The Flavour of New Physics

The Standard Model (SM) of electroweak and strong interactions, supplemented by neutrino masses, provides an extremely successful description of an impressive amount of experimental data in elementary particle physics. However, while the LHC has discovered the last missing piece of the SM, namely the Higgs boson, responsible for electroweak symmetry breaking, the origin of flavour symmetry breaking remains largely unknown, as well as the nature of the Higgs boson (elementary or composite) and the mechanism stabilizing the electroweak scale. While the LHC did not reveal any new particle up to the TeV scale, it collected an impressive amount of data in the Higgs and flavour sectors.
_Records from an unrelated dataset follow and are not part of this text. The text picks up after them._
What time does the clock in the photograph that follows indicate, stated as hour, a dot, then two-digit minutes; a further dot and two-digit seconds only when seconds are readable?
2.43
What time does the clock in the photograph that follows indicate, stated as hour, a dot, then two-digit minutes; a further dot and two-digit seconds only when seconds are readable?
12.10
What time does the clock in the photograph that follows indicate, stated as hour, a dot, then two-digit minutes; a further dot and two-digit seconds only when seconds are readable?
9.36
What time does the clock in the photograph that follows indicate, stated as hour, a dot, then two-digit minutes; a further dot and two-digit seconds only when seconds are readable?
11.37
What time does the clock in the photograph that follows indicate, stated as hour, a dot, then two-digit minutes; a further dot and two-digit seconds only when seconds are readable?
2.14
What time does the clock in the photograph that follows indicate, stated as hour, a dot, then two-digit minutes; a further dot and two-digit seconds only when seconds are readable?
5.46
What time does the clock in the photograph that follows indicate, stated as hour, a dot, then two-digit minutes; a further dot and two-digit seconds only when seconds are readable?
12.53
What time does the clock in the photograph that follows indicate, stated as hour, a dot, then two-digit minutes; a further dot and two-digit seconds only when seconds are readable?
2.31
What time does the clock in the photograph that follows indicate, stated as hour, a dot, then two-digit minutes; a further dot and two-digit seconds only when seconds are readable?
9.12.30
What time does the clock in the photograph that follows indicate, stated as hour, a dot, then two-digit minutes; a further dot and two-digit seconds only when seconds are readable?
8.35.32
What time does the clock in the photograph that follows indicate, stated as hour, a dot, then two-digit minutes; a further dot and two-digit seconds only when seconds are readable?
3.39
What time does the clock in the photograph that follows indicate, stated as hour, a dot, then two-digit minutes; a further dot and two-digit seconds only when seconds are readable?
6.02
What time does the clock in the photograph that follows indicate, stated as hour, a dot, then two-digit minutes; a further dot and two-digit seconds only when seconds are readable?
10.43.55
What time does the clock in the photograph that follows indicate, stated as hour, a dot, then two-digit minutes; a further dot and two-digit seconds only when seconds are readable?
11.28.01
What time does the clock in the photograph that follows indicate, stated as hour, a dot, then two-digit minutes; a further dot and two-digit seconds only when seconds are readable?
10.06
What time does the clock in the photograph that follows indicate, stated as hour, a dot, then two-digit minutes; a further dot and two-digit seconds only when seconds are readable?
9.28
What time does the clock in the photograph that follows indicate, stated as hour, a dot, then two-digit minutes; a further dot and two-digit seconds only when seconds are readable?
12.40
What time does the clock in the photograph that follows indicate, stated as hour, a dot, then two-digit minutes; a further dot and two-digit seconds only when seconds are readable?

This experimental information formed the basis for the present project, which achieved the following main goals: i) improving the theoretical accuracy of currently measured flavour observables to match or exceed the experimental accuracy; ii) developing the theoretical tools needed to fully exploit experimental data in the flavour and electroweak sectors, implementing state-of-the art calculations in a consistent framework within the SM, in several NP models and in a model-independent Standard Model Effective Theory; iii) paving the road to identifying the scale of New Physics and its nature, by obtaining the best possible limits on New Physics contributions to measured observables, and by carefully assessing the theoretical uncertainties involved in the current exciting discrepancies between SM predictions and experimental data in rare and semileptonic B decays.